The Murder Capital – When I Have Fears
À l’ère d’Internet, des réseaux sociaux et du tout-connecté, la scène musicale internationale a vu beaucoup de frontières tomber. Sur la foi d’une vidéo balancée sur Youtube, d’un début de buzz, des groupes se font une notoriété, accèdent (trop ?) vite à une exposition qu’ils pouvaient mettre auparavant quelques albums ou années à atteindre. Des scènes locales autrefois longtemps ignorées worldwide se voient offrir un éclairage presque instantané. Après les tornades psyché de quelques australiens cintrés, c’est un vent post-punk régulier et cinglant qui sévit depuis quelques temps outre-Manche, et notamment depuis Dublin l’irlandaise.
Fontaines D.C. avait déjà allumé une belle mèche avec un premier album (Dogrel) convaincant qui va squatter quelques tops de fin d’année. Avec When I Have Fears, The Murder Capital propose son post-punk au romantisme sombre. Titre d’album en référence littéraire au poète Keats, voix grave, basse caractéristique, guitares minimalistes dont chaque note raconte une mélancolie. 2019, c’est pas les 40 ans de l’album Unknown Pleasures de qui vous savez ? C’est pas tombé dans l’oreille de sourds côté Dublin en tout cas. Sans nier l’ascendance prestigieuse, ce nouveau quintet irlandais réussit le pari d’un post-punk moderne, aussi efficace et percutant qu’élégant et poignant. En seulement 10 titres, on en prend plein la tête et le cœur au fil d’un album remarquablement équilibré. Post-punk furibard avec le tubesque « More Is Less », addictif dès la première écoute. “If i gave you what you wanted, you’d never be full“. Pas faux. Dans la même veine bien énervée on trouve aussi « Feeling Fades » ou « Don’t Cling To Life ». James McGovern, chanteur du groupe, la joue petite frappe et sur le lalalala final de « Feeling Fades », ça sent plus la baston dans un pub que le cercle des poètes disparus.

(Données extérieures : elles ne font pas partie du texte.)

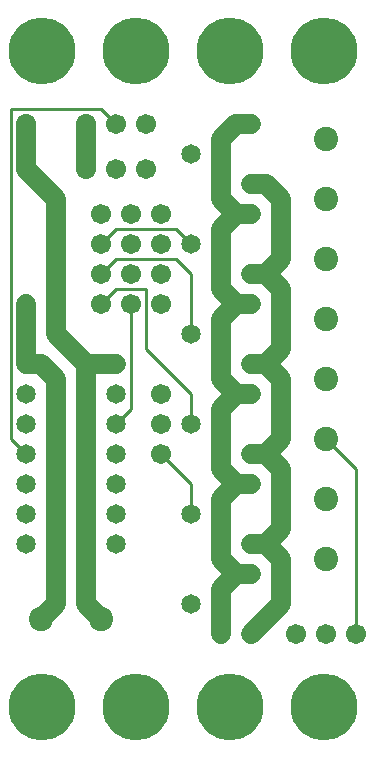
<source format=gtl>
%MOIN*%
%FSLAX25Y25*%
G04 D10 used for Character Trace; *
G04     Circle (OD=.01000) (No hole)*
G04 D11 used for Power Trace; *
G04     Circle (OD=.06700) (No hole)*
G04 D12 used for Signal Trace; *
G04     Circle (OD=.01100) (No hole)*
G04 D13 used for Via; *
G04     Circle (OD=.05800) (Round. Hole ID=.02800)*
G04 D14 used for Component hole; *
G04     Circle (OD=.06500) (Round. Hole ID=.03500)*
G04 D15 used for Component hole; *
G04     Circle (OD=.06700) (Round. Hole ID=.04300)*
G04 D16 used for Component hole; *
G04     Circle (OD=.08100) (Round. Hole ID=.05100)*
G04 D17 used for Component hole; *
G04     Circle (OD=.08900) (Round. Hole ID=.05900)*
G04 D18 used for Component hole; *
G04     Circle (OD=.11300) (Round. Hole ID=.08300)*
G04 D19 used for Component hole; *
G04     Circle (OD=.16000) (Round. Hole ID=.13000)*
G04 D20 used for Component hole; *
G04     Circle (OD=.18300) (Round. Hole ID=.15300)*
G04 D21 used for Component hole; *
G04     Circle (OD=.22291) (Round. Hole ID=.19291)*
%ADD10C,.01000*%
%ADD11C,.06700*%
%ADD12C,.01100*%
%ADD13C,.05800*%
%ADD14C,.06500*%
%ADD15C,.06700*%
%ADD16C,.08100*%
%ADD17C,.08900*%
%ADD18C,.11300*%
%ADD19C,.16000*%
%ADD20C,.18300*%
%ADD21C,.22291*%
%IPPOS*%
%LPD*%
G90*X0Y0D02*D21*X15625Y15625D03*D16*              
X35000Y45000D03*D11*X30000Y50000D01*Y130000D01*   
X40000D01*D14*D03*D11*X30000D02*X20000Y140000D01* 
Y150000D01*D14*D03*D11*Y185000D01*                
X10000Y195000D01*D15*D03*D11*Y210000D01*D15*D03*  
D12*X5000Y105000D02*Y215000D01*X10000Y100000D02*  
X5000Y105000D01*D14*X10000Y100000D03*Y110000D03*  
Y90000D03*Y120000D03*Y80000D03*D11*               
X20000Y50000D02*Y125000D01*X15000Y45000D02*       
X20000Y50000D01*D16*X15000Y45000D03*D14*          
X40000Y70000D03*X10000D03*D21*X46875Y15625D03*D14*
X40000Y80000D03*Y90000D03*X65000Y50000D03*        
Y80000D03*D12*Y90000D01*X55000Y100000D01*D15*D03* 
D14*X65000Y110000D03*D12*Y120000D01*              
X50000Y135000D01*Y155000D01*X40000D01*            
X35000Y150000D01*D15*D03*X45000Y160000D03*        
Y150000D03*D12*Y115000D01*X40000Y110000D01*D14*   
D03*Y120000D03*Y100000D03*D15*X55000Y110000D03*   
Y120000D03*D11*X20000Y125000D02*X15000Y130000D01* 
X10000D01*D14*D03*D11*Y150000D01*D14*D03*D15*     
X35000Y160000D03*D12*X40000Y165000D01*X60000D01*  
X65000Y160000D01*Y140000D01*D14*D03*D15*          
X55000Y150000D03*D11*X75000Y125000D02*Y145000D01* 
X80000Y120000D02*X75000Y125000D01*Y115000D02*     
X80000Y120000D01*X75000Y95000D02*Y115000D01*      
X80000Y90000D02*X75000Y95000D01*Y85000D02*        
X80000Y90000D01*X75000Y65000D02*Y85000D01*        
X80000Y60000D02*X75000Y65000D01*Y55000D02*        
X80000Y60000D01*X75000Y40000D02*Y55000D01*D13*    
Y40000D03*D14*X85000D03*D11*X95000Y50000D01*      
Y65000D01*X90000Y70000D01*X85000D01*D14*D03*D11*  
X90000D02*X95000Y75000D01*Y95000D01*              
X90000Y100000D01*X85000D01*D14*D03*D11*X90000D02* 
X95000Y105000D01*Y125000D01*X90000Y130000D01*     
X85000D01*D14*D03*D11*X90000D02*X95000Y135000D01* 
Y155000D01*X90000Y160000D01*X85000D01*D14*D03*D11*
X90000D02*X95000Y165000D01*Y185000D01*            
X90000Y190000D01*X85000D01*D14*D03*D11*           
X75000Y175000D02*X80000Y180000D01*                
X75000Y155000D02*Y175000D01*X80000Y150000D02*     
X75000Y155000D01*Y145000D02*X80000Y150000D01*     
X85000D01*D14*D03*X65000Y170000D03*D12*           
X60000Y175000D01*X40000D01*X35000Y170000D01*D15*  
D03*X45000Y180000D03*Y170000D03*X35000Y180000D03* 
X55000Y160000D03*Y170000D03*Y180000D03*           
X50000Y195000D03*X40000D03*X30000D03*D11*         
Y210000D01*D15*D03*D12*X40000D02*X35000Y215000D01*
D15*X40000Y210000D03*D12*X5000Y215000D02*         
X35000D01*D21*X15625Y234375D03*X46875D03*D15*     
X50000Y210000D03*D14*X65000Y200000D03*D11*        
X80000Y180000D02*X75000Y185000D01*                
X80000Y180000D02*X85000D01*D14*D03*D11*           
X75000Y185000D02*Y205000D01*X80000Y210000D01*     
X85000D01*D14*D03*D16*X110000Y185000D03*D21*      
X109375Y234375D03*D16*X110000Y205000D03*D21*      
X78125Y234375D03*D16*X110000Y165000D03*Y145000D03*
Y125000D03*D11*X80000Y120000D02*X85000D01*D14*D03*
D16*X110000Y105000D03*D12*X120000Y95000D01*       
Y40000D01*D15*D03*X110000D03*X100000D03*D21*      
X109375Y15625D03*D16*X110000Y65000D03*D14*        
X85000Y60000D03*D11*X80000D01*D14*X85000Y90000D03*
D11*X80000D01*D16*X110000Y85000D03*D21*           
X78125Y15625D03*M02*                              

</source>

Seulement, nos cinq irlandais ont plus d’une corde à leur arc. Et décoche quelques flèches chargées de mélancolie poignante qui vous transpercent le cœur. « On Twisted Ground », sa ligne de basse ronde, ce minimalisme élégant, ce chant habité. Dans l’obscurité, pendant ces 6 minutes, on regardera quand même derrière soi, histoire de voir si le fantôme de Ian Curtis ne rôde pas dans les parages. Même sobriété hantée, et un piano lugubre sur le spectral « How The Streets Adore Me Now ». Le groupe impressionne par sa maturité, la qualité des textes, sa gestion du silence, parfois lézardé par des guitares plaintives superbes (la doublette quasi instrumentale « Slowdance 1 » – « Slowdance 2 » ou « Love, Love, Love » crescendo qui sent pas la fleur bleue). Côté technique, belle production, sobre, efficace, c’est propre. Ah, c’est Flood derrière les manettes, quand même. Pas l’inconnu du coin. Ce romantisme élégant, un peu dark, n’est d’ailleurs pas sans rappeler PJ Harvey et To Bring You My Love, autre ligne du CV du producteur anglais. Alors, The Murder Capital, promesse en devenir ? Feu de paille de 2019 ? En tout cas, les dublinois ont eu le bon goût de laisser au moins deux pépites aux allures de classiques instantanés en guise d’indice. Histoire de convaincre les sceptiques. « For Everything » qui pose dès le début de l’album les bases du style du groupe. Entre tension sourde et mélancolie élégante. Et « Green And Blue », 6 minutes de haute volée.
Dix titres, ça fait un peu court pour construire une carrière. Laissons-les revenir avec un autre album pour confirmer. Malgré notre ère de l’instantané qui éclipse rapidement toute nouveauté pour la remplacer par une autre, on se gardera quand même de côté ce premier album de The Murder Capital. Pour ne pas insulter l’avenir. Et on cochera la ville de Dublin comme candidate crédible à nouvelle capitale du post-punk. Premier examen réussi en tout cas. Avec mention. Y’a le fantôme de Ian Curtis qui vient de liker.